───── ENTRIES PROVIDED ─────
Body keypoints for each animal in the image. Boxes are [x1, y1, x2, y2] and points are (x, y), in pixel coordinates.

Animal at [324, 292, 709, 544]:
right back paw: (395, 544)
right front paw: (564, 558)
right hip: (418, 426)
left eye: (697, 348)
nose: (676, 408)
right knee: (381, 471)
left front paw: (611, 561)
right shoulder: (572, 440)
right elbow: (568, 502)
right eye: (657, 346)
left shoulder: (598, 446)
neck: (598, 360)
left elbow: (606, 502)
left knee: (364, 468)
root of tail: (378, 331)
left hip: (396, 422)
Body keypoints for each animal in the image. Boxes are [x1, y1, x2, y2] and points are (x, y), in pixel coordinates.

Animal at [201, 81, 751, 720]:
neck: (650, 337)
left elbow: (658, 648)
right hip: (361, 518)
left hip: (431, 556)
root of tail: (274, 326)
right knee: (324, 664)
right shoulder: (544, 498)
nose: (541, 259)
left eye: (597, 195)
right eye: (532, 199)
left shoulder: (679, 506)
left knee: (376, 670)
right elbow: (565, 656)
─────
───── ENTRIES PROVIDED ─────
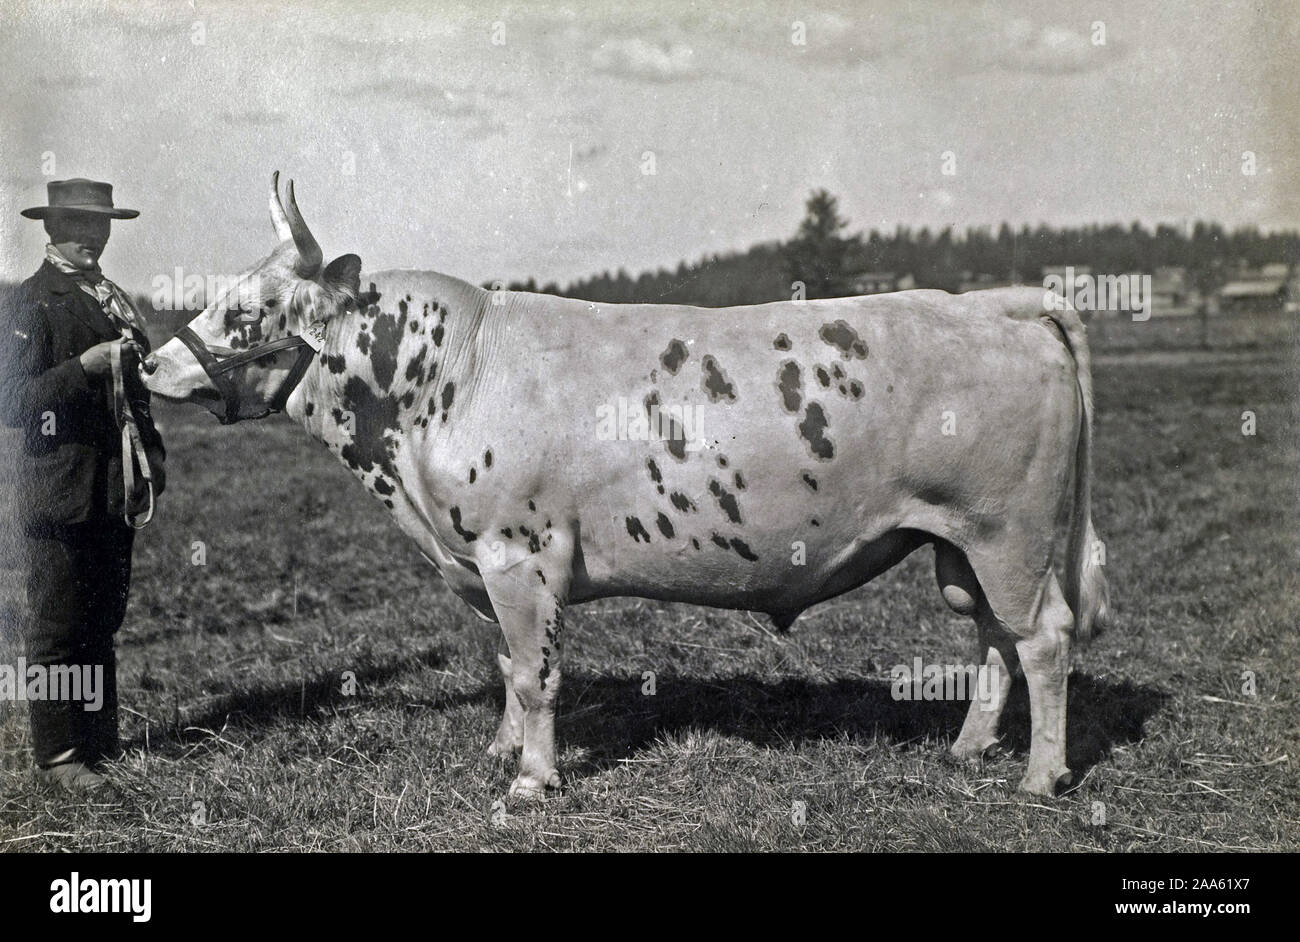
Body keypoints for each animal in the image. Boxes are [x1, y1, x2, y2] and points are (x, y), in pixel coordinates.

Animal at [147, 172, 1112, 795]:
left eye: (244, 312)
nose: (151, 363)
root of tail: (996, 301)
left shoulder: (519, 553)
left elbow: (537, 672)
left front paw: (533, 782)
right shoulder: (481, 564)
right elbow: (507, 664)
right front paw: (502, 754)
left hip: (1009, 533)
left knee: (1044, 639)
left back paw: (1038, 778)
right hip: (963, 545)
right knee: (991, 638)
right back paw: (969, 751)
─────
───── ENTRIES PROVIDED ─────
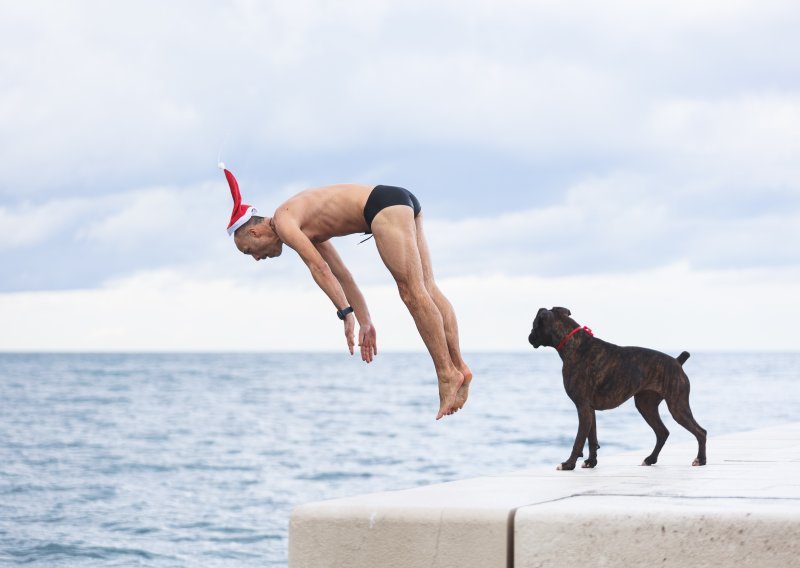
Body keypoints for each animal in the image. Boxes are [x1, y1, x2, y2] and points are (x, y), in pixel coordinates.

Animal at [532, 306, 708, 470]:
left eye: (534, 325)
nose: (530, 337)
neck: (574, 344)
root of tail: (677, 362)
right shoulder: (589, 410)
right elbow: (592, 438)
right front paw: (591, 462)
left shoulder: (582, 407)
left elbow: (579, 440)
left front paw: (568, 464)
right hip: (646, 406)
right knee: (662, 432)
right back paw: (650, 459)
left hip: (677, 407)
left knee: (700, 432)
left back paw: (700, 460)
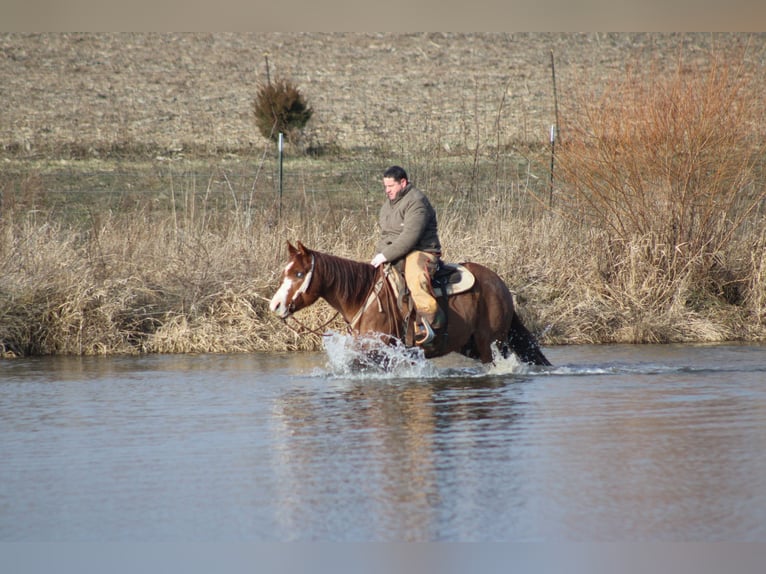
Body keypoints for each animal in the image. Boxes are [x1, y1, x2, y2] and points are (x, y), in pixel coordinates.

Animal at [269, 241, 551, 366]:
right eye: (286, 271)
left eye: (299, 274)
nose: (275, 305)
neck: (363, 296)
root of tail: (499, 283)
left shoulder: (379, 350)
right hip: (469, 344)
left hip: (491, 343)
─────
**YOUR INSTRUCTIONS**
Your task for the entries above: copy exactly the span starting with the line with "left eye: (299, 274)" and going on through the line with "left hip: (491, 343)", both lines included, and nothing else.

**TASK ANSWER**
left eye: (299, 274)
nose: (275, 305)
neck: (363, 296)
root of tail: (499, 283)
left shoulder: (379, 350)
right hip: (469, 344)
left hip: (491, 343)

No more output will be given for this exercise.